As coisas eram tão equilibradas [na categoria] que o Gil de Ferran conquistou o título de 2001 só com duas vitórias. Quem ganhava três, quatro vezes, já era muito. Em 2002, ganhei sete vezes, o que era algo totalmente fora do normal. Era muita coisa positiva no mesmo pacote.
Você pegou uma grande fase da Newman-Haas, mas, hoje em dia, ela sequer disputa corridas na Indy. Por que você acha que isso aconteceu?

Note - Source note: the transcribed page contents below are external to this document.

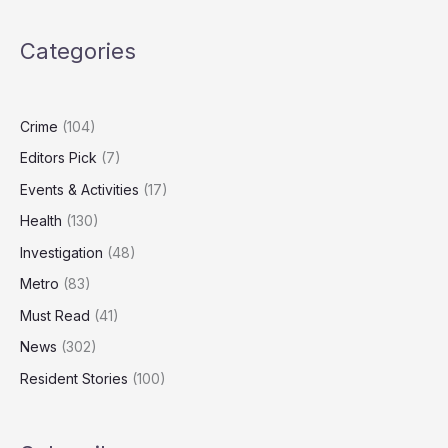
dumping
piles
Categories
of
cardboard
in
Norwich
Crime
(104)
Editors Pick
(7)
Events & Activities
(17)
Health
(130)
Investigation
(48)
Metro
(83)
Must Read
(41)
News
(302)
Resident Stories
(100)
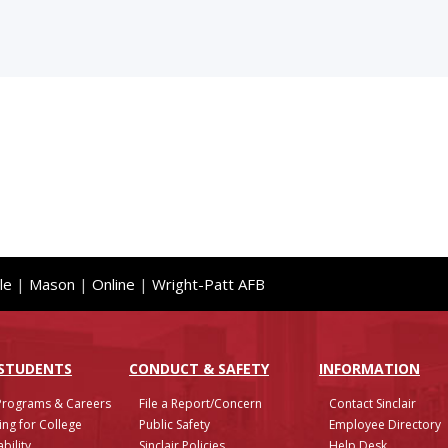
le
|
Mason
|
Online
|
Wright-Patt AFB
 STUDENTS
CONDUCT & SAFETY
INFO
RMATION
Programs & Careers
File a Report/Concern
Contact Sinclair
ing for College
Public Safety
Employee Directory
bility
Sinclair Policies
Help Desk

Foram várias coisas. Fazia quase dez anos desde meu título que eles não eram campeões, já que o último havia sido o Nigel Mansell, em 1993. Depois disso, a categoria decaiu, então eles começaram a usar demais o nome do Paul Newman para correr atrás de patrocínio. Chegou um ponto em que o Paul Newman não estava mais aqui com a gente, então isso acabou enfraquecendo. O Carl Haas já viu que a equipe não tinha o mesmo sucesso dos outros anos e começou a questionar se valeria a pena continuar. Deve ter sido algo como isso.
O seu triunfo na Champ Car veio quando você usava motores Toyota. Assim, a mudança para a F1 pode ser considerada algo natural?
No meio do campeonato de 2002, não me lembro exatamente quando, eles me procuraram. Talvez, vendo os resultados que eu estava obtendo, me perguntaram “você não quer ir fazer um teste com a gente lá em Paul Ricard?”. Eu respondi “claro, sem problema nenhum. Vou correndo, até nadando se precisar!” [risos] Lógico, foi totalmente relacionado. Eu já tinha uma relação boa com o pessoal da Toyota e isso ficou ainda mais forte com o trabalho que fiz com eles nos Estados Unidos.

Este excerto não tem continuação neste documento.